Heddon Spook ad from July 1933 issue of Outdoor Life

I always cringe a bit when I hear a Bass Fisherman on Television use the term “Spook” as in, “I sometimes like to throw a ‘Spook’ when they’re hitting on top.”  I have come to realize that they are using the term to describe a Zara Spook by Heddon.

Over the years, the term “Spook” has changed meaning.  When it was used by Heddon it simply meant a semi-transparent, plastic lure as opposed to wood.  Starting with Heddon’s earliest plastic baits there always seemed to be an internal tussle at Heddon about whether to use the term “Spook” or “Fish Flesh” to describe transparent plastic lures with what they liked to call a “Ghostly Appearance.”  As an example, the 1932 Heddon catalog saw the plastic-lipped Vamp 9500 introduced with the term “Fish Flesh” prominently featured.

In the end “Spook” won out as the “Fish Flesh” phrase gradually receded into the background in Heddon advertising.

The advertisement shown here comes from the July 1933 issue of Outdoor Life and illustrates several changes in the “Spook” story.  It is apparent in the ad that the new “Vamp-Spook” 9700 features a metal lip.  In addition to the pictured “Vamp-Spook” and the “River-Runt-Spook”, it is mentioned that two other long-time wooden favorites also are now being produced in plastic as the “Basser-Spook” and the “Torpedo-Spook”.  Several others were to follow as counterparts to Heddon’s line of wooden baits including the Zara-Spook in 1939 as the plastic version of the Zaragossa.

The statement in that advertisement that these new lures are “guaranteed to outlast a dozen wooden lures” would, in the end, prove to be wrong.  Beginning in 1933, “Spook” baits were made of a new blend of plastic that soon started to deteriorate.  Today, plastic baits from that era, 1933-1939, can be very hard to find.

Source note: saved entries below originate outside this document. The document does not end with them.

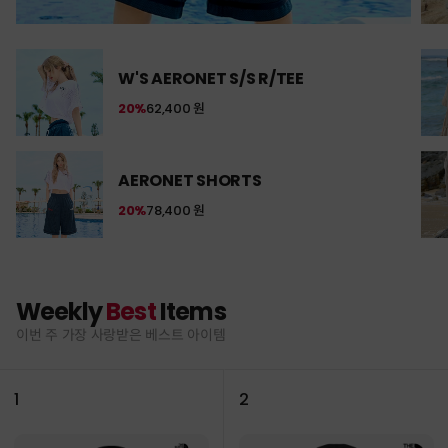
W'S AERONET S/S R/TEE
20%
62,400 원
AERONET SHORTS
20%
78,400 원
Weekly
Best
Items
이번 주 가장 사랑받은 베스트 아이템
1
2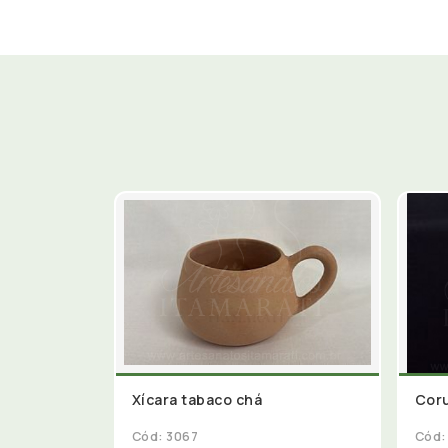
Xícara tabaco chá
Coru
Cód: 3067
Cód: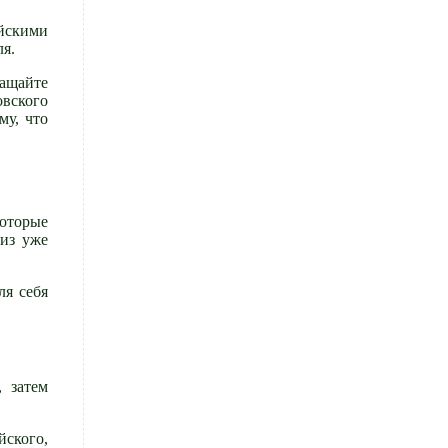
ийскими
я.
ащайте
овского
му, что
которые
 из уже
ля себя
, затем
ского,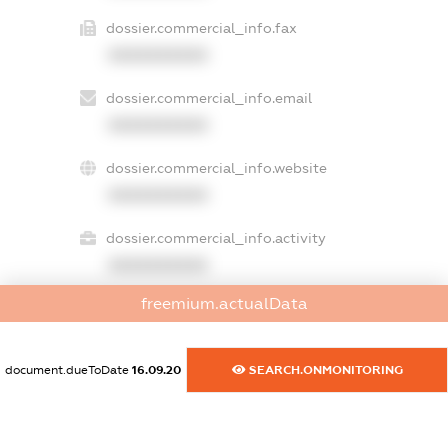
dossier.commercial_info.fax
XXXXXXXXXX
dossier.commercial_info.email
XXXXXXXXXX
dossier.commercial_info.website
XXXXXXXXXX
dossier.commercial_info.activity
XXXXXXXXXX
freemium.actualData
freemium.exampleText_1
freemium.exampleText_2
document.dueToDate
16.09.20
SEARCH.ONMONITORING
freemium.anonymousPerSearch2
FREEMIUM.DETAILS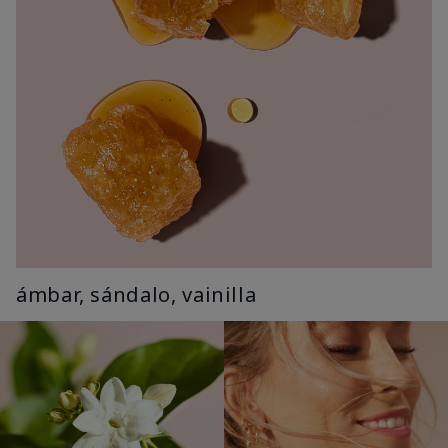
ámbar, sándalo, vainilla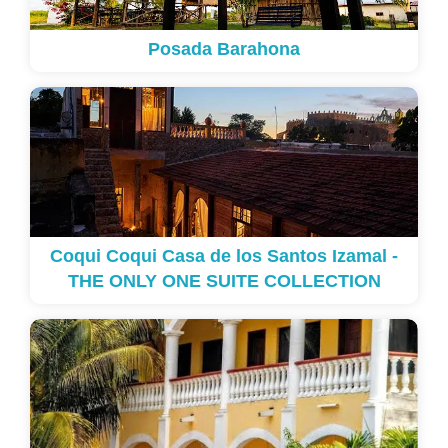
Posada Barahona
Coqui Coqui Casa de los Santos Izamal -
THE ONLY ONE SUITE COLLECTION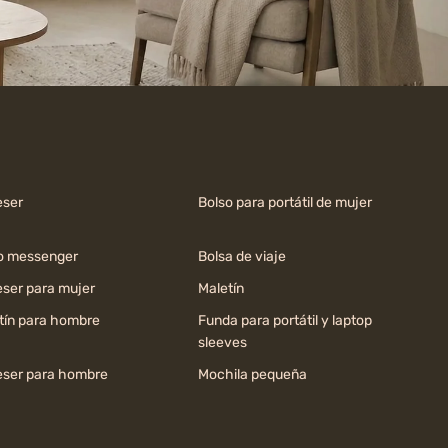
ser
Bolso para portátil de mujer
o messenger
Bolsa de viaje
ser para mujer
Maletín
tín para hombre
Funda para portátil y laptop
sleeves
ser para hombre
Mochila pequeña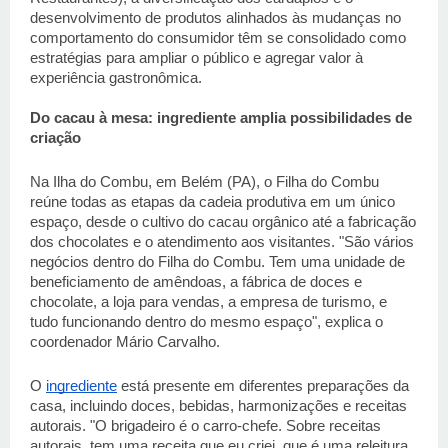
desenvolvimento de produtos alinhados às mudanças no 
comportamento do consumidor têm se consolidado como 
estratégias para ampliar o público e agregar valor à 
experiência gastronômica. 
Do cacau à mesa: ingrediente amplia possibilidades de 
criação 
Na Ilha do Combu, em Belém (PA), o Filha do Combu 
reúne todas as etapas da cadeia produtiva em um único 
espaço, desde o cultivo do cacau orgânico até a fabricação 
dos chocolates e o atendimento aos visitantes. "São vários 
negócios dentro do Filha do Combu. Tem uma unidade de 
beneficiamento de amêndoas, a fábrica de doces e 
chocolate, a loja para vendas, a empresa de turismo, e 
tudo funcionando dentro do mesmo espaço", explica o 
coordenador Mário Carvalho. 
O 
ingrediente
 está presente em diferentes preparações da 
casa, incluindo doces, bebidas, harmonizações e receitas 
autorais. "O brigadeiro é o carro-chefe. Sobre receitas 
autorais, tem uma receita que eu criei, que é uma releitura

Baits such as the “Jr Basser Spook”, the 9180 “Wounded Spook” and the first version of the “Zara-Spook” (usually a three-hooker) are almost never seen and when they are, they are invariably shrunken almost beyond recognition.

Cover of the July 1933 issue of Outdoor Life magazine.

Unstable plastics and the economy of the “Great Depression” meant that few were sold and very few of those survived.  Recognizing the problem, Heddon sent a notice to dealers not to put the baits in display windows in the sunlight as it hastened their demise.  They also promised to replace any decomposed baits.